Como é possível animais de cérebro tão pequeno serem capazes de tanta coisa? Quando trabalhava no Brasil, eu e meus colaboradores na República Tcheca, que tinham acesso fácil a aves de várias espécies para pesquisa, descobrimos que aves canoras, incluindo papagaios e corvos, têm números de neurônios no seu córtex cerebral comparáveis aos números encontrados em macacos.

Corvos, aves da mesma família que inclui as gralhas brasileiras, são bichos tão inteligentes quanto grandes primatas, devido ao grande número de neurônios associativos que possuem
Corvos, aves da mesma família que inclui as gralhas brasileiras, são bichos tão inteligentes quanto grandes primatas, devido ao grande número de neurônios associativos que possuem - Sebastien Salom Gomis - 14.ago.18/AFP

O achado equivale a descobrir que uma colher e um prato de sopa contêm números semelhantes de sementes —o que só é possível se as sementes na colher, como os neurônios das aves, forem muito menores do que as sementes no prato, como os neurônios de mamíferos. Quanto mais neurônios, maior deve ser a capacidade do córtex em processar sinais e informação, pensamos.

Mas nem todos os neurônios corticais são iguais: há os que processam sensações e movimentos, e outros que juntam coisa com coisa, o que permite ao cérebro criar associações, encontrar padrões e inventar regras. Esses são os neurônios associativos —e talvez, em matéria de flexibilidade cognitiva, que é minha definição de inteligência, seja isso o que importa, muito mais do que o total de neurônios.
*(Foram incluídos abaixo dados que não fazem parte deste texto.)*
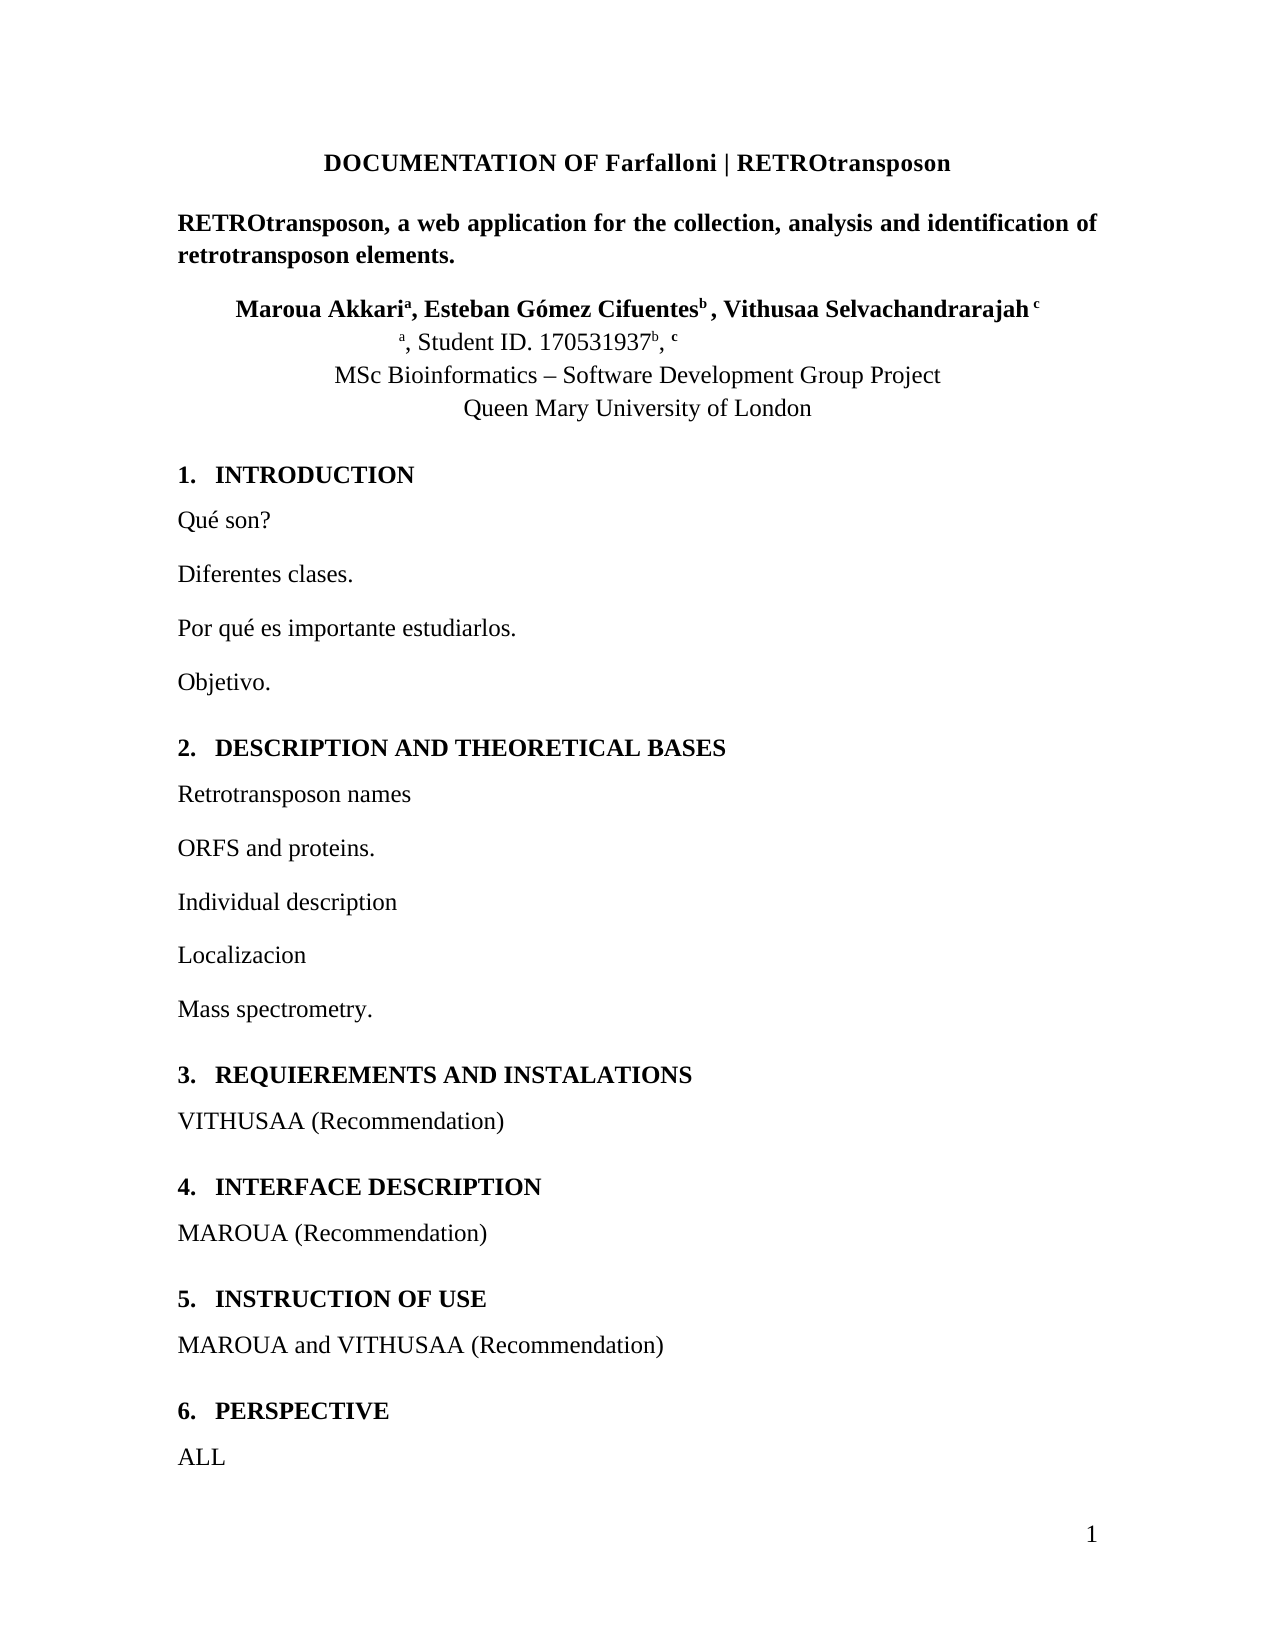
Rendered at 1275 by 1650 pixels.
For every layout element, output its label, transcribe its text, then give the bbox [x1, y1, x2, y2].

title DOCUMENTATION OF Farfalloni | RETROtransposon [177, 148, 1098, 176]
text Individual description [177, 887, 1098, 915]
subtitle INTRODUCTION [177, 460, 1098, 489]
subtitle INSTRUCTION OF USE [177, 1284, 1098, 1313]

Para testar essa possibilidade, meu grupo e dois colegas na Alemanha comparamos três espécies de corvo com pombo, galinha e avestruz, a maior das aves, com o maior cérebro. Mais uma vez, vimos que tamanho não é documento: ainda que os corvos percam do avestruz em termos de números de neurônios sensoriais, são os corvos que ganham, e de longe, em números de neurônios associativos, que estimamos serem tantos quanto no córtex do chimpanzé. O estudo acaba de ser publicado no Journal of Comparative Neurology.

Minha próxima pergunta, agora, é quanta energia custa operar tantos neurônios em cérebros de tamanhos tão diferentes: uma quantidade proporcional ao número de neurônios, ao tamanho do cérebro, ou a alguma outra coisa? Ou seja, o que determina quanta energia um cérebro usa? Serão aves mais eficientes do que nós primatas, neste quesito?

Tentei abordar o assunto quando ainda trabalhava no Brasil, em projeto em colaboração com os mesmos pesquisadores na Alemanha. Eles receberam do governo alemão onze vezes o valor que eu pude sequer solicitar à Faperj, e nunca recebi, porque o Estado do RJ quebrou. Para sorte da minha pesquisa, pude me mudar para outro país, e quanta energia custa um cérebro agora é pergunta que eu posso responder. Me aguardem!